Frequent Pattern Mining
Frequent pattern mining is a concept that has been used for a very long time to describe an aspect of data mining that many would argue is the very essence of the term data mining: taking a set of data and applying statistical methods to find interesting and previously-unknown patterns within said set of data. We aren't looking to classify instances or perform instance clustering; we simply want to learn patterns of subsets which emerge within a dataset and across instances, which ones emerge frequently, which items are associated, and which items correlate with others. It's easy to see why the above terms become conflated.
Frequent pattern mining is most closely identified with market basket analysis, which is the identification of subsets of finite superset of products that are purchased together with some level of both absolute and correlative frequency. This concept can be generalized beyond the purchase of items; however, the underlying principle of item subsets remains unchanged.
Outlier analysis, also called anomaly detection, is a bit different than the other data mining "problems," and is often not considered on its own, for a few specific reasons.
First, and most importantly to this discussion, outlier analysis is not its own method of mining as are the other problems above, but instead can actually use the above methods for its own goals (it's an end, as opposed to a means). Second, outlier analysis can also be approached as an exercise in descriptive statistics, which some would argue is not data mining at all (holding that data mining consists of, by definition, predictive statistical methods). However, in the interests of being exhaustive, it has been included here.
Outliers are data instances which do not seem to readily fit the behavior of the remaining data or a resulting model. Though many data mining algorithms intentionally do not take outliers into account, or can be modified to explicitly discard them, there are times when outliers themselves are where the money is.

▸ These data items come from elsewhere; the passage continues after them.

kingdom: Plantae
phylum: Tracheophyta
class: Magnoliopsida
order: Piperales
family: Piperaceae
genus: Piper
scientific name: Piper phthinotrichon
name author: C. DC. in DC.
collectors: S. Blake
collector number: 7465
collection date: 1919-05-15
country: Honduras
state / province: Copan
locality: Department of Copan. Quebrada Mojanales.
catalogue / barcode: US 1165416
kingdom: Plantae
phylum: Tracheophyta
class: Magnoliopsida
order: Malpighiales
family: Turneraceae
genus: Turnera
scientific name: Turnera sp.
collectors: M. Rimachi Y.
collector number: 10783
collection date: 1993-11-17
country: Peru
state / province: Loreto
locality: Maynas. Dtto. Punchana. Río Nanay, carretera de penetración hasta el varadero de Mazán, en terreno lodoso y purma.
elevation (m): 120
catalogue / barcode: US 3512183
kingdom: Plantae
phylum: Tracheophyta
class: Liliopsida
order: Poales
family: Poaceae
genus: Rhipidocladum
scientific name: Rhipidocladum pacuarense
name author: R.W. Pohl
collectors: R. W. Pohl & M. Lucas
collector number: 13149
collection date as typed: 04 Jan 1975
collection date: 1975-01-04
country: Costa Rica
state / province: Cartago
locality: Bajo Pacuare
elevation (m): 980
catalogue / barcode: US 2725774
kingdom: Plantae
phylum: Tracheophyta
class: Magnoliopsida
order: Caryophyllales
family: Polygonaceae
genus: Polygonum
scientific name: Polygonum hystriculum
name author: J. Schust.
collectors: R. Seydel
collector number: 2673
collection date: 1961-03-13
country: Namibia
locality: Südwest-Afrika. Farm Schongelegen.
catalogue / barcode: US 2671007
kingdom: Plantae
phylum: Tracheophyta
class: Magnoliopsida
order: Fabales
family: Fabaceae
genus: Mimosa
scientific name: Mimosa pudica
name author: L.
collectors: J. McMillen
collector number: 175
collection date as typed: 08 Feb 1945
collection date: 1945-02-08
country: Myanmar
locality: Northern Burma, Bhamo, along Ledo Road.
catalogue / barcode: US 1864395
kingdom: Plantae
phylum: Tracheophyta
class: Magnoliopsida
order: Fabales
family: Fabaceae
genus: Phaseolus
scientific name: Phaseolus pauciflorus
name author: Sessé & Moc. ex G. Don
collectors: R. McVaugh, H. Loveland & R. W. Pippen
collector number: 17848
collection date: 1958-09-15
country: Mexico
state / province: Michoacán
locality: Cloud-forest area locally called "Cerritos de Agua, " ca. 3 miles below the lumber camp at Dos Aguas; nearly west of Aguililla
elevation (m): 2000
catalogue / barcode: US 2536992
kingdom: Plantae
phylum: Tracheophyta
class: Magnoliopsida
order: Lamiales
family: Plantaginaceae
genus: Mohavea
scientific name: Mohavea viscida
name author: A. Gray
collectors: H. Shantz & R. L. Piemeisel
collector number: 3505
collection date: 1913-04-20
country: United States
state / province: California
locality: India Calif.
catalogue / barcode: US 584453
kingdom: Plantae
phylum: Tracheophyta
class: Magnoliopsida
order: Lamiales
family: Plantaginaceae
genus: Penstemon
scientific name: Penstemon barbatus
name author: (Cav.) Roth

And that could not be more literal than in fraud detection, which uses outliers as identification of fraudulent activity. Regularly use your credit card in and around New York and on online, mostly for insignificant purchases? Used it at a coffee shop this AM in Soho, had dinner on the Upper West Side, but spent several thousand dollars "in person" on electronics equipment in Paris sometime in between? There's your outlier, and these are pursued relentlessly using a wide variety of mining and simple descriptive techniques.